Vor diesem Hintergrund treffe ich Uwe Gryzbeck. Ich habe den studierten Sozialwissenschaftler 2012 schon einmal getroffen. Erst als Amateur, seit 1983 als Profi, baut der Hattinger Drachen. Und die haben eine bewegte und lange Geschichte. Während die einen ihren Ursprung im alten China vermuten, glauben andere, die Anfänge im pazifischen Raum zu finden. In jedem Fall sind Drachen viel mehr als ein Spielzeug. Sie wurden eingesetzt zur Wettererkundung, dienten der Kommunikation, sind in Wissenschaft und Kunst zuhause. Sogar für die Raumkapseln der NASA standen die flexiblen Flügelkonstruktionen zwischenzeitlich Pate. „Im alten China gab es sogar eine Lufthoheit für den Drachenflug. Nur der Kaiser durfte sie fliegen und wer das missachtete, erhielt die Todesstrafe“, plaudert Uwe Gryzbeck aus der Geschichte.
Das dürften die wenigstens Menschen im Kopf haben, wenn sie am Strand oder auf der Wiese ihre Drachen in den Himmel steigen lassen. Die Vielfalt der Fluggeräte ist fast grenzenlos. Bis zu einer Windstärke von 110 km/h können Profis Drachen steigen lassen. Ein einzelner Mensch kann bis zu zwanzig Kilogramm halten. Sind die Drachen größer, werden mehrere Personen benötigt, die in engster Abstimmung miteinander arbeiten müssen.

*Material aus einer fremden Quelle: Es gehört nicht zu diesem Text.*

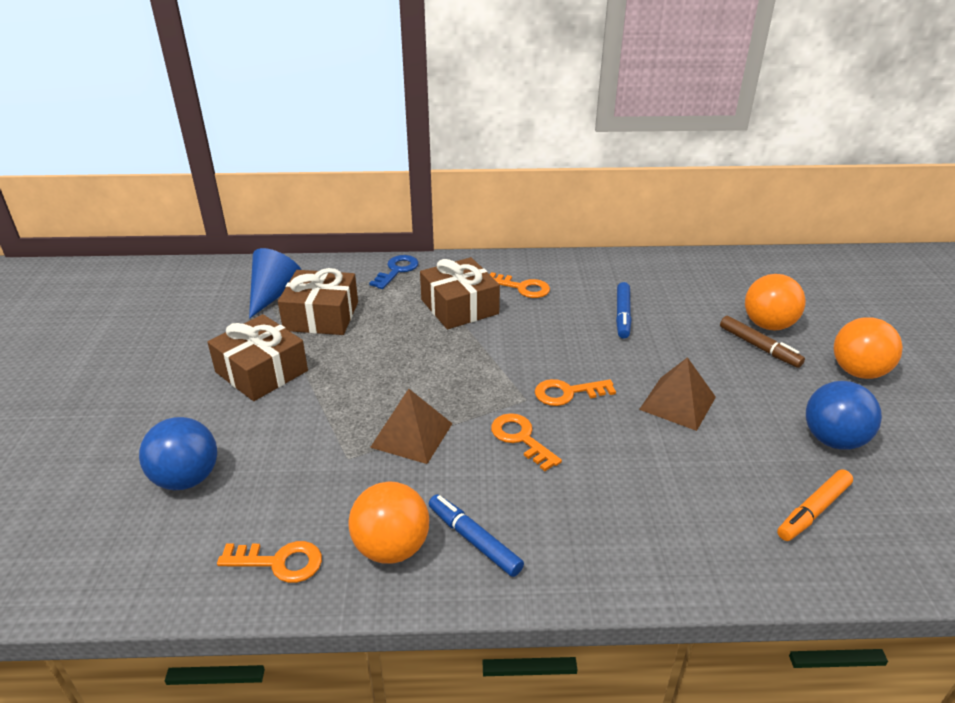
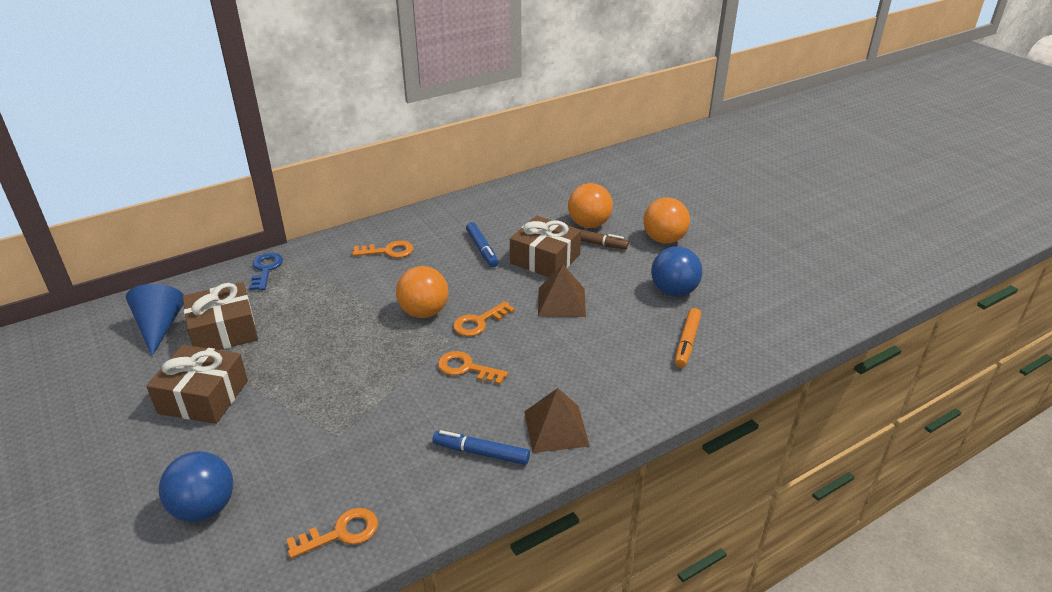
camera: 30 degrees left, 0 degrees up
orange ball [348,481,429,563] -> orange ball moved to [396,266,448,318]
brown pyramid [370,389,453,464] -> brown pyramid moved to [524,388,590,453]
brown gift [420,257,500,329] -> brown gift moved to [510,216,581,277]

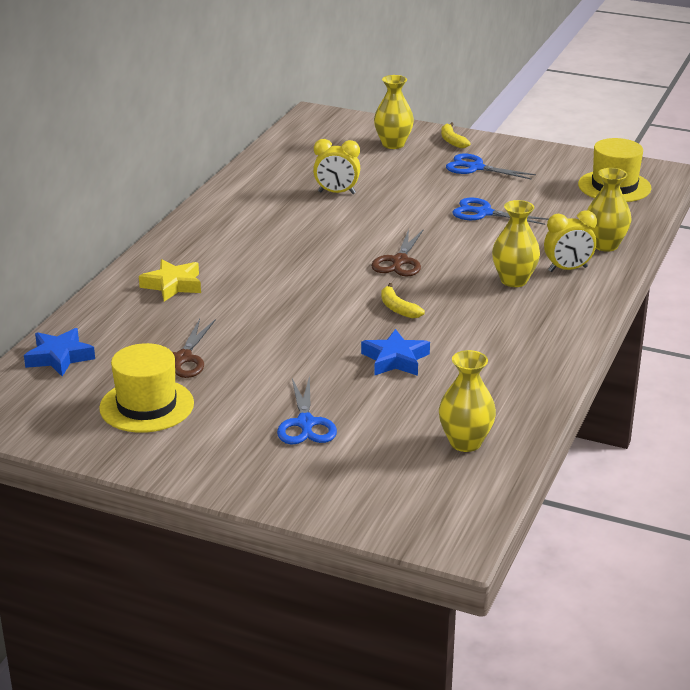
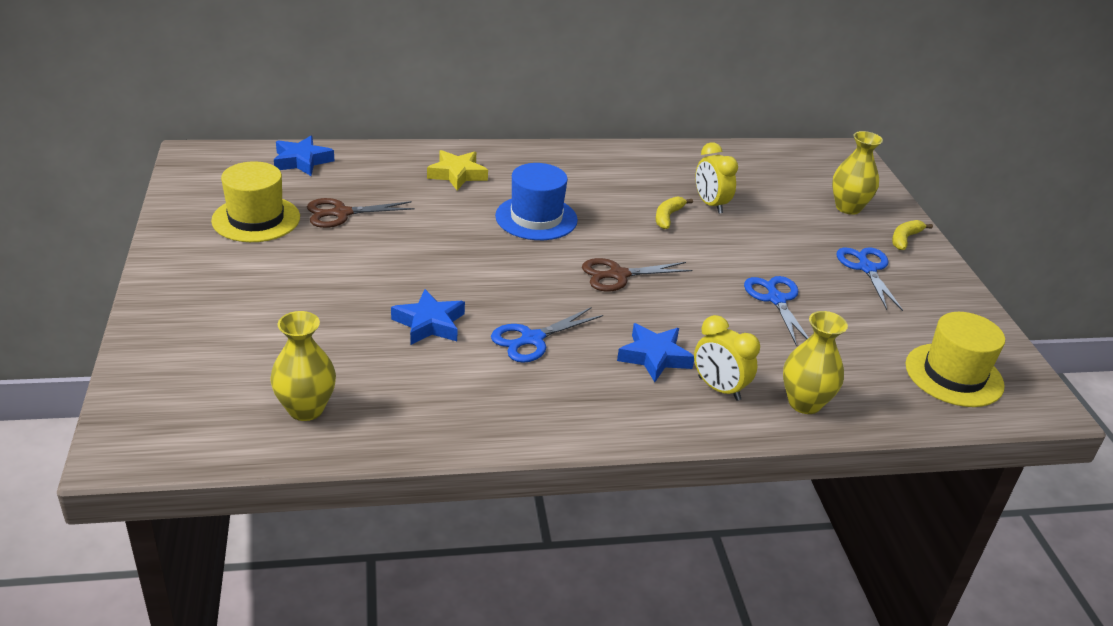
camera: 55 degrees right, 5 degrees up
blue scissors [277,376,337,444] -> blue scissors moved to [491,307,603,363]
yellow banana [381,283,425,318] -> yellow banana moved to [656,196,693,229]
yellow vase [492,200,540,287] -> blue star [617,323,694,382]
none -> blue hat [495,163,578,240]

Entscheidend ist immer das Warten auf den richtigen Moment, wenn der Wind den Drachen in den Himmel trägt. Übrigens: Im Frühling sind die Windverhältnisse viel besser als im Herbst, der allgemein als Drachenzeit gilt. Viele Drachen aus dem Selbstbau von Amateuren und Profis bestehen aus Segeltuch, ihr Gerüst aus Kohlefaserrohre. Es gehen aber auch andere Materialien wie Papier, Seide oder Folien. Drachengerüst und Auftriebsfläche müssen dabei im Verhältnis zueinander stehen, damit der Drache gut abheben kann. „Einen Drachen fliegen zu lassen, hat etwas Meditatives. Man kann jede Windböe spüren beim Blick in den Himmel. Es ist Ästhetik pur, ist fein und leicht, für mich eine Herzensangelegenheit. Mit Drachen und meinem zweiten beruflichen Standbein, der Pyrotechnik, kann man die Menschen dazu bewegen, mit einem Lächeln in den Himmel zu schauen“, sagt er. Zur Pyrotechnik kam er über die Nachtdrachen. „Es gab Drachen, die in der Dunkelheit mit Beleuchtung aufstiegen. LED-Licht gab es damals noch nicht. Lampions kamen zum Einsatz und irgendwann kam ich auf die Idee mit der Pyrotechnik.“ Dafür besuchte er eine Sprengschule. So wird der Drachen auch bei Dunkelheit zu einem besonderen Fabelwesen.